Penn to Own 100 Percent of Barstool Sports

Penn Entertainment announced in an SEC filing that it is exercising its option to purchase all of the remaining shares of its sportsbook partner, Barstool Sports, for $387 million. At left, Jay Snowden, CEO, Penn Entertainment, Erica Nardini, CEO, and Dave Portnoy, president, Barstool Sports celebrate the initial buy at the Nasdaq closing bell.

Penn to Own 100 Percent of Barstool Sports

Penn Entertainment, formerly Penn National Gaming, is exercising its option to buy all remaining shares of its sportsbook partner Barstool Sports, which will now become a wholly owned Penn subsidiary.

Penn first purchased 36 percent of Barstool common stock in February 2020 for $161.2 million. That purchase agreement gave them the option to pay an additional $62 million to push its ownership in Barstool to half, and another $325 million to buy out the remaining half of the sports betting and media company’s stock.

The company, now known as Penn Entertainment, announced it had acquired the 50 percent stake in a previous filing with the U.S. Securities and Exchange Commission (SEC), and said in a new filing last week that it has exercised the “call rights” to bring its ownership of Barstool to 100 percent.

Dave Portnoy, the flamboyant founder and president of Barstool Sports, started the company in 2003 as a gambling newspaper. From there, the company created a blog and grew to feature videos, podcasts and online content, normally dealt with an irreverent, humorous flair that has generated a cult-like following among its mostly college-aged fans, and has made Portnoy an internet celebrity—he is affectionately known as “El Presidente” to his followers.

Barstool has since expanded into the sports betting industry, first with its mobile Barstool Sportsbook app in 2020, and now with retail locations across numerous states, primarily on the East Coast. According to Penn, the Barstool app has more than 72,000 registered customers in Pennsylvania alone and has generated nearly $300 million thus far.

The company’s growth has been impressive, but not without controversy, as regulators in Nevada and Indiana are currently looking into allegations of violent sexual misconduct lodged against Portnoy, reported by the Insider news site.

Portnoy, who has denied the allegations, has sued the news outlet, claiming the reported interactions with five women were consensual. “There will be no settling,” Portnoy wrote in a February blog. “No amount they can pay me to get them off their backs. I won’t rest till I put these people out of business.”

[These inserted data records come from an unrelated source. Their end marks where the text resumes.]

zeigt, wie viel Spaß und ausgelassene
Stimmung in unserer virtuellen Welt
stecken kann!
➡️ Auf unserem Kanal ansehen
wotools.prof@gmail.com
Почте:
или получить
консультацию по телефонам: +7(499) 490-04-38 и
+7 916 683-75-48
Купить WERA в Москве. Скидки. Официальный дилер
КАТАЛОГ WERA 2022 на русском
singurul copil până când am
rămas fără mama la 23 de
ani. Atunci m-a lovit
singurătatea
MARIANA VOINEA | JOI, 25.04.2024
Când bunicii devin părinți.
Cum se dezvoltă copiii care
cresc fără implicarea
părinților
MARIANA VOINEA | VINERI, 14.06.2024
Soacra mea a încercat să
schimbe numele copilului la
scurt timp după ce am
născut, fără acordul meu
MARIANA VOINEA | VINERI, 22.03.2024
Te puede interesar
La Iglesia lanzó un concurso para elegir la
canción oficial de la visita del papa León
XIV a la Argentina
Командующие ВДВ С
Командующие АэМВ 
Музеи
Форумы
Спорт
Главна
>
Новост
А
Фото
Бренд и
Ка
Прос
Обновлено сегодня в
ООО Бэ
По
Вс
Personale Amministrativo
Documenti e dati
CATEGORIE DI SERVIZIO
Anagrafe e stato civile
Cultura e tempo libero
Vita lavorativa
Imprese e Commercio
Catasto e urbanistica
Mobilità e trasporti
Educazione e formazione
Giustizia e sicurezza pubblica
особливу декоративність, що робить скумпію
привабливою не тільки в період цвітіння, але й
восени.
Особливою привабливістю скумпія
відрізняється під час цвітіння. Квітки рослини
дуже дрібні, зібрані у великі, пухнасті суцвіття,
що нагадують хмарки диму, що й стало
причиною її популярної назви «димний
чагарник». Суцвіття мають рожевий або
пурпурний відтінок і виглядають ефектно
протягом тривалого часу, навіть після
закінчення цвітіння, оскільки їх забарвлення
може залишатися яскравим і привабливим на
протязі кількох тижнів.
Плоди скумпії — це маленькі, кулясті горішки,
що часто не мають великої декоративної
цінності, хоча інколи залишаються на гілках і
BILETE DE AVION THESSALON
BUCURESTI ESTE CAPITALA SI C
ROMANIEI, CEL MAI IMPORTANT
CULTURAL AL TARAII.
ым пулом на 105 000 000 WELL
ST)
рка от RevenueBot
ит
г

Penn CEO Jay Snowden said in March that the company stands by Portnoy.

In addition to Portnoy reaping the benefit of the $450 million valuation of the company—his net worth is estimated to hover around $100 million—the other main shareholder of Barstool Sports is The Chernin Group (TCG), a California-based investment firm specializing in media companies. TCG made a $25 million investment in Barstool in 2016 and 2018, valuing the media property at $10 million-$15 million, and then at $100 million.

The Barstool acquisition is the latest diversification into the media and sports verticals that led Penn National to change its name to Penn Entertainment. Last year, the company acquired TheScore, a Canadian digital media company, for $2 billion. In a note to clients last week, Roth Capital analyst Edward Engel predicted that Penn Interactive, which includes Barstool and TheScore, could achieve profitability by the fourth quarter of this year.

The acquisition is expected to close by February 2023.